> **Ihre Aufgabe**
Welcher Betrag wurde der Arbeitnehmerin laut dem Ausgangstext über die Aufteilung einer Abfindung erst im Folgejahr ausgezahlt?

> **Ausgangstext**
-*-

Steuervorteile durch Aufteilung einer Abfindung

BFH, Urteil vom 11.11.2009, IX R 1/09

"Arbeitgeber und Arbeitnehmer können den Zeitpunkt des Zuflusses einer Abfindung oder eines Teilbetrages einer solchen beim Arbeitnehmer in der Weise steuerwirksam gestalten, dass sie deren ursprünglich vorgesehene Fälligkeit vor ihrem Eintritt auf einen späteren Zeitpunkt verschieben" (Leitsatz).

 

Eine Arbeitnehmerin hatte mit dem Arbeitgeber vereinbart, dass ihr im Jahr der Beendigung ihres Arbeitsverhältnisses nur der steuerfreie Anteil ihrer Abfindung (24.000 DM) und erst im Folgejahr der restliche Abfindungsbetrag (51.000 DM) ausgezahlt wird. Das Finanzamt rechnete die gesamte Abfindung dem Austrittsjahr zu und forderte insoweit Steuern und Zinsen nach. Das Finanzgericht hatte der Klage der Arbeitnehmerin stattgegeben. Die Revision des Finanzamtes blieb ohne Erfolg.

 

Nach dem Gesetz (§ 11 I 1 EStG) sind Einnahmen innerhalb des Kalenderjahres bezogen, in dem sie dem Steuerpflichtigen zugeflossen sind (sog. Zuflussprinzip). Ein Zufluss liege - so der BFH - erst dann vor, sobald der Steuerpflichtige über den Arbeitslohn "wirtschaftlich verfügen" kann; die bloße Fälligkeit eines Anspruchs genüge hierzu nicht.

 

Der BFH stellte weiter klar, es sei auch nicht rechtsmissbräuchlich, die Abfindung hinsichtlich ihrer Fälligkeit sogleich zu stückeln. Es sei grundsätzlich zulässig, durch eine Gestaltung des Erfüllungszeitpunktes auch die steuerliche Zuordnung der Erfüllung zu einem Veranlagungszeitraum zu gestalten.

 

Das Urteil des BFH eröffnet damit Arbeitgebern und Arbeitnehmern die Möglichkeit, die Steuerlast des Arbeitnehmers durch eine geschickte Aufteilung der Abfindungszahlung zu verringern. Der Arbeitnehmer muss dabei aber das Risiko einer Insolvenz seines Arbeitgebers vor Auszahlung der restlichen Abfindung berücksichtigen.

-*-

> **Erfasste Daten**
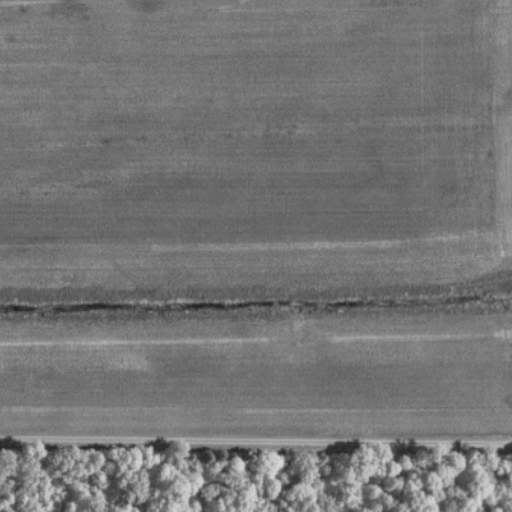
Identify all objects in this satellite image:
road: (255, 442)
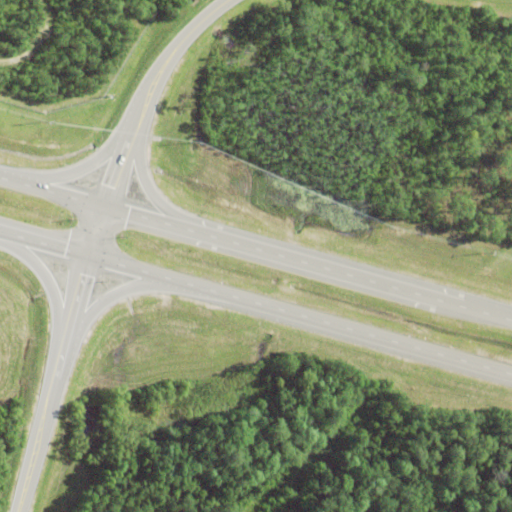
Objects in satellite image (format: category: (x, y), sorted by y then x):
road: (143, 91)
road: (79, 167)
traffic signals: (106, 184)
road: (146, 185)
road: (49, 190)
traffic signals: (127, 212)
road: (91, 229)
road: (42, 242)
traffic signals: (64, 249)
road: (305, 262)
traffic signals: (79, 273)
road: (44, 279)
road: (107, 297)
road: (297, 315)
road: (47, 383)
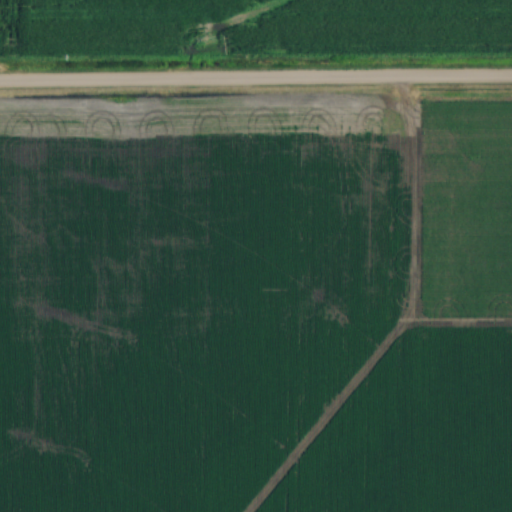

-*-

> **Antwort zur Aufgabe**
Der restliche Abfindungsbetrag von 51.000 DM.